TKP, Diyarbakır Saldırısını Mahkum Ediyor!

TKP, Diyarbakır Saldırısını Mahkum Ediyor!

Türkiye Komünist Partisi Merkez Komitesi’nin 6 Haziran 2015 Tarihli Açıklaması

Türkiye Komünist PartisiGün geçmiyor ki yeni provokasyon, baskın ve saldırı haberleri gelmesin. Türkiye bir seçim döneminin son günlerini yaşıyor. Kendine güvenen, alacağı oyu hesap edebilen, seçmenine güvenen, halkını tanıyan bir iktidar partisi neden bu kadar hırçın ve saldırgan olur?

Türkiye bir yol ayrımında, tespitini yaptık. 7 Haziran seçimleri bu ayrımda önemli bir viraj. AKP, can havliyle iktidarı kaybetmemek için direniyor. Erdoğan partisinin fiili başkanlığını yürütüyor. Yalan söylüyor, hakaret ediyor, tehditler savuruyor. Kendine güvenini yitirmiş bir ruh haliyle saldırıyor.

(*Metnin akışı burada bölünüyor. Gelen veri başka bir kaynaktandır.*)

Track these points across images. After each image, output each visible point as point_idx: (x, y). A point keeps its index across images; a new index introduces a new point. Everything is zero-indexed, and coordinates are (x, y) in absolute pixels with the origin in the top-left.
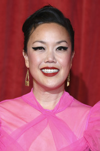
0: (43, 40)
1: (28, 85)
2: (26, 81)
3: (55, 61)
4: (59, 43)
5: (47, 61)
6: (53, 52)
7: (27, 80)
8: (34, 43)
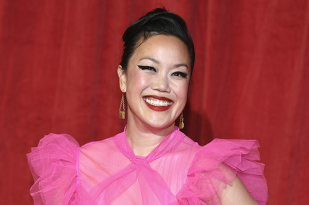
0: (156, 59)
1: (123, 117)
2: (120, 112)
3: (168, 90)
4: (178, 66)
5: (157, 88)
6: (167, 78)
7: (122, 110)
8: (141, 59)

Seçim kampanyasının başından itibaren HDP’ye karşı türlü provokasyon girişimlerinde bulundular. Ağrı, Mardin, Bingöl, Yüksekova, Erzurum, bunların sadece bilinenleri. Miting alanlarında, TV programlarında HDP’yi terörist ilan ettiler. Yalan dolu beyanlarla kendi tabanlarını ve halkları yanıltmaya çalıştılar. Hiç birinden sonuç alamadılar. En sonunda Diyarbakır Büyük İnsanlık Mitinginde bombalar patlatarak provokasyonu uç noktaya taşıdılar. İstediler ki önce Diyarbakır’da, sonra da ülke çapında ayaklanma havasında bir tepki oluşsun, sokak çatışmaları gelişsin ve bunu bahane ederek Sıkıyönetim ilan edip seçimleri ertelesinler. Olmadı. Bu hesapları tutmadı. HDP, DBP ve Türkiye’nin tüm barış ve demokrasi güçleri bu senaryoyu boşa çıkardı.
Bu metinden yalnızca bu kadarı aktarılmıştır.